EXERCISE REQUIREMENTS:
Please copy out every line in the entries that includes the word "color".

(Extracted records)
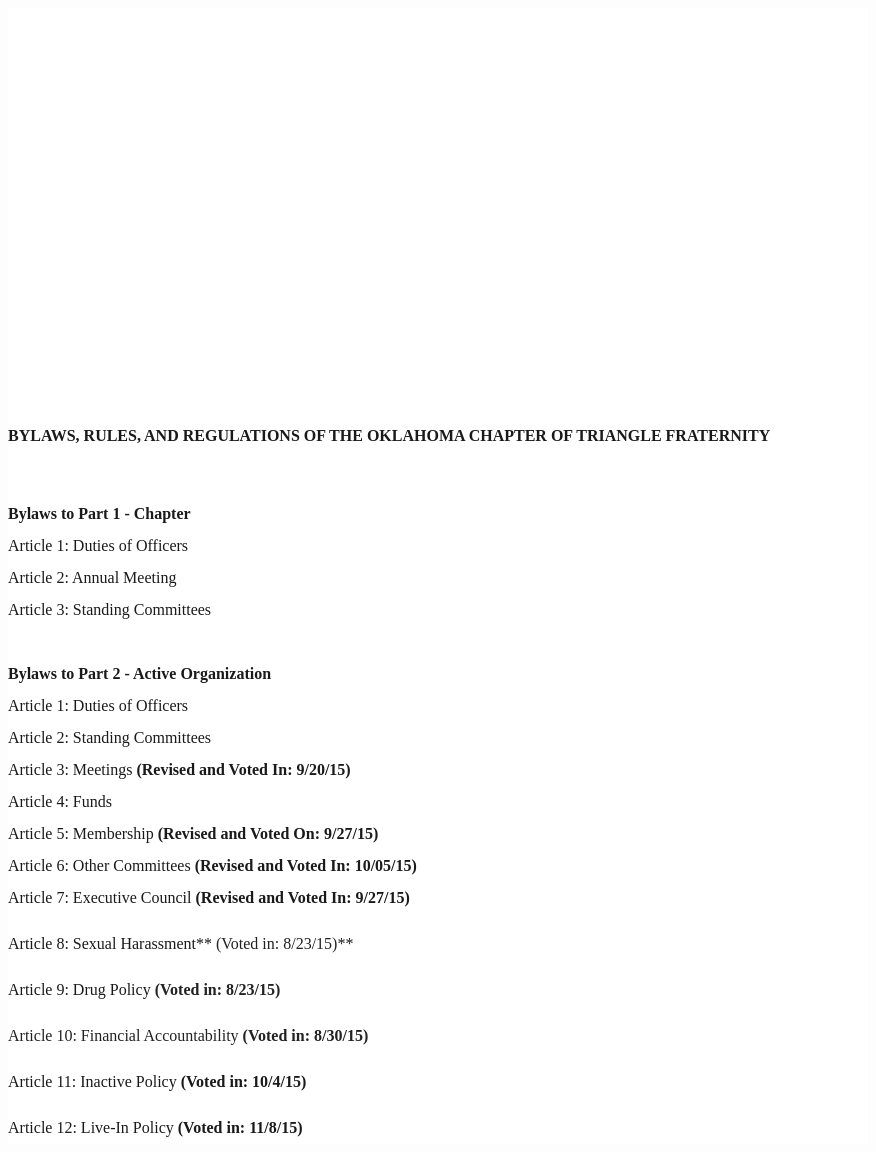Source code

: 
 

 

 

 

 

 

 

 

 

 

 

 

**<span
style="font-size:12.0pt;line-height:200%;font-family:&quot;Times New Roman&quot;,serif">BYLAWS,
RULES, AND REGULATIONS OF THE OKLAHOMA CHAPTER OF TRIANGLE
FRATERNITY</span>**

<span style="font-size:12.0pt;line-height:200%;font-family:
&quot;Times New Roman&quot;,serif">\
 **Bylaws to Part 1 - Chapter**\
 Article 1: Duties of Officers\
 Article 2: Annual Meeting\
 Article 3: Standing Committees\
\
 **Bylaws to Part 2 - Active Organization**\
 Article 1: Duties of Officers\
 Article 2: Standing Committees\
 Article 3: Meetings **(Revised and Voted In: 9/20/15)**\
 Article 4: Funds\
 Article 5: Membership **(Revised and Voted On: 9/27/15)**\
 Article 6: Other Committees **(Revised and Voted In: 10/05/15)**\
 Article 7: Executive Council **(Revised and Voted In: 9/27/15)**</span>

<span style="font-size:12.0pt;line-height:200%;font-family:
&quot;Times New Roman&quot;,serif">Article 8: Sexual Harassment**<span
style="color:#222222"> (Voted in: 8/23/15)</span>**</span>

<span style="font-size:12.0pt;line-height:200%;font-family:
&quot;Times New Roman&quot;,serif">Article 9: Drug Policy **<span
style="color:#222222">(Voted in: 8/23/15) </span>**</span>

<span style="font-size:12.0pt;line-height:200%;font-family:
&quot;Times New Roman&quot;,serif;color:#222222">Article 10: Financial
Accountability **(Voted in: 8/30/15)** </span>

<span style="font-size:12.0pt;line-height:200%;font-family:
&quot;Times New Roman&quot;,serif">Article 11: Inactive Policy **(Voted
in: 10/4/15)**</span>

<span style="font-size:12.0pt;line-height:200%;font-family:
&quot;Times New Roman&quot;,serif">Article 12: Live-In Policy **(Voted
in: 11/8/15)**</span>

ANSWER TO THIS TASK:
style="color:#222222"> (Voted in: 8/23/15)</span>**</span>
style="color:#222222">(Voted in: 8/23/15) </span>**</span>
&quot;Times New Roman&quot;,serif;color:#222222">Article 10: Financial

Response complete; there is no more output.